[Stored items]
● ● ● ● ●
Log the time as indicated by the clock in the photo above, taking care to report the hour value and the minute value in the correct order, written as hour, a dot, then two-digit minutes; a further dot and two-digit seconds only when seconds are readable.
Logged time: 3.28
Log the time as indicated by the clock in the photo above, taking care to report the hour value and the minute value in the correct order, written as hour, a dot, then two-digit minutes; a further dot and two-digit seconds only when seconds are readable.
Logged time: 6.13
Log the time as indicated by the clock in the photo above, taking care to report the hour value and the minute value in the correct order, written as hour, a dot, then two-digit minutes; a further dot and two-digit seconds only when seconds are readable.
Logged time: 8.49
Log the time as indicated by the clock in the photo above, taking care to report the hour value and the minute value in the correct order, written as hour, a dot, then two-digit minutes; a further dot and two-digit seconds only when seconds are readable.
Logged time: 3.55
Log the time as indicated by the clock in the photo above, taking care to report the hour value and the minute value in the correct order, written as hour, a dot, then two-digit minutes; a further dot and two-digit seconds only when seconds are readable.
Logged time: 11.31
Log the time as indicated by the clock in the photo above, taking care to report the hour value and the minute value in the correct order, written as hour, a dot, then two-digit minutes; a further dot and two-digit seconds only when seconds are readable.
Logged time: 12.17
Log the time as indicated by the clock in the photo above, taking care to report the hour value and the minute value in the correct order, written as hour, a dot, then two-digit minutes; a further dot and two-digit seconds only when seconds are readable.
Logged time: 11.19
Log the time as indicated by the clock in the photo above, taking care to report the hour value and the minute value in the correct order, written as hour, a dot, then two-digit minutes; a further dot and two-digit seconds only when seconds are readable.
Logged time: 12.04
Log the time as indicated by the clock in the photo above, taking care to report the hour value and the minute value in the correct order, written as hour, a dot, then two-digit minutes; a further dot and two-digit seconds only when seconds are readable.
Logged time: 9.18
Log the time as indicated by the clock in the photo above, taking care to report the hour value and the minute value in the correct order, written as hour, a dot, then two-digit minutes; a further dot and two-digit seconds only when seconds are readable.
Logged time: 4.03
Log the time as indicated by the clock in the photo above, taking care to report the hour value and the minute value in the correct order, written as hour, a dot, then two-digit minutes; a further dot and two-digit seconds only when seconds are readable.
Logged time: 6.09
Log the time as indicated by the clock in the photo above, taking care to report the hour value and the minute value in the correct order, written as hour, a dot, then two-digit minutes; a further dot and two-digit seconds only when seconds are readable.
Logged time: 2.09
● ● ● ● ●
**THE EXERCISE**
Throughout the listing, swap each "Logged time" for "Recorded time" and leave everything else as it is.

**EXERCISE OUTPUT**
Log the time as indicated by the clock in the photo above, taking care to report the hour value and the minute value in the correct order, written as hour, a dot, then two-digit minutes; a further dot and two-digit seconds only when seconds are readable.
Recorded time: 3.28
Log the time as indicated by the clock in the photo above, taking care to report the hour value and the minute value in the correct order, written as hour, a dot, then two-digit minutes; a further dot and two-digit seconds only when seconds are readable.
Recorded time: 6.13
Log the time as indicated by the clock in the photo above, taking care to report the hour value and the minute value in the correct order, written as hour, a dot, then two-digit minutes; a further dot and two-digit seconds only when seconds are readable.
Recorded time: 8.49
Log the time as indicated by the clock in the photo above, taking care to report the hour value and the minute value in the correct order, written as hour, a dot, then two-digit minutes; a further dot and two-digit seconds only when seconds are readable.
Recorded time: 3.55
Log the time as indicated by the clock in the photo above, taking care to report the hour value and the minute value in the correct order, written as hour, a dot, then two-digit minutes; a further dot and two-digit seconds only when seconds are readable.
Recorded time: 11.31
Log the time as indicated by the clock in the photo above, taking care to report the hour value and the minute value in the correct order, written as hour, a dot, then two-digit minutes; a further dot and two-digit seconds only when seconds are readable.
Recorded time: 12.17
Log the time as indicated by the clock in the photo above, taking care to report the hour value and the minute value in the correct order, written as hour, a dot, then two-digit minutes; a further dot and two-digit seconds only when seconds are readable.
Recorded time: 11.19
Log the time as indicated by the clock in the photo above, taking care to report the hour value and the minute value in the correct order, written as hour, a dot, then two-digit minutes; a further dot and two-digit seconds only when seconds are readable.
Recorded time: 12.04
Log the time as indicated by the clock in the photo above, taking care to report the hour value and the minute value in the correct order, written as hour, a dot, then two-digit minutes; a further dot and two-digit seconds only when seconds are readable.
Recorded time: 9.18
Log the time as indicated by the clock in the photo above, taking care to report the hour value and the minute value in the correct order, written as hour, a dot, then two-digit minutes; a further dot and two-digit seconds only when seconds are readable.
Recorded time: 4.03
Log the time as indicated by the clock in the photo above, taking care to report the hour value and the minute value in the correct order, written as hour, a dot, then two-digit minutes; a further dot and two-digit seconds only when seconds are readable.
Recorded time: 6.09
Log the time as indicated by the clock in the photo above, taking care to report the hour value and the minute value in the correct order, written as hour, a dot, then two-digit minutes; a further dot and two-digit seconds only when seconds are readable.
Recorded time: 2.09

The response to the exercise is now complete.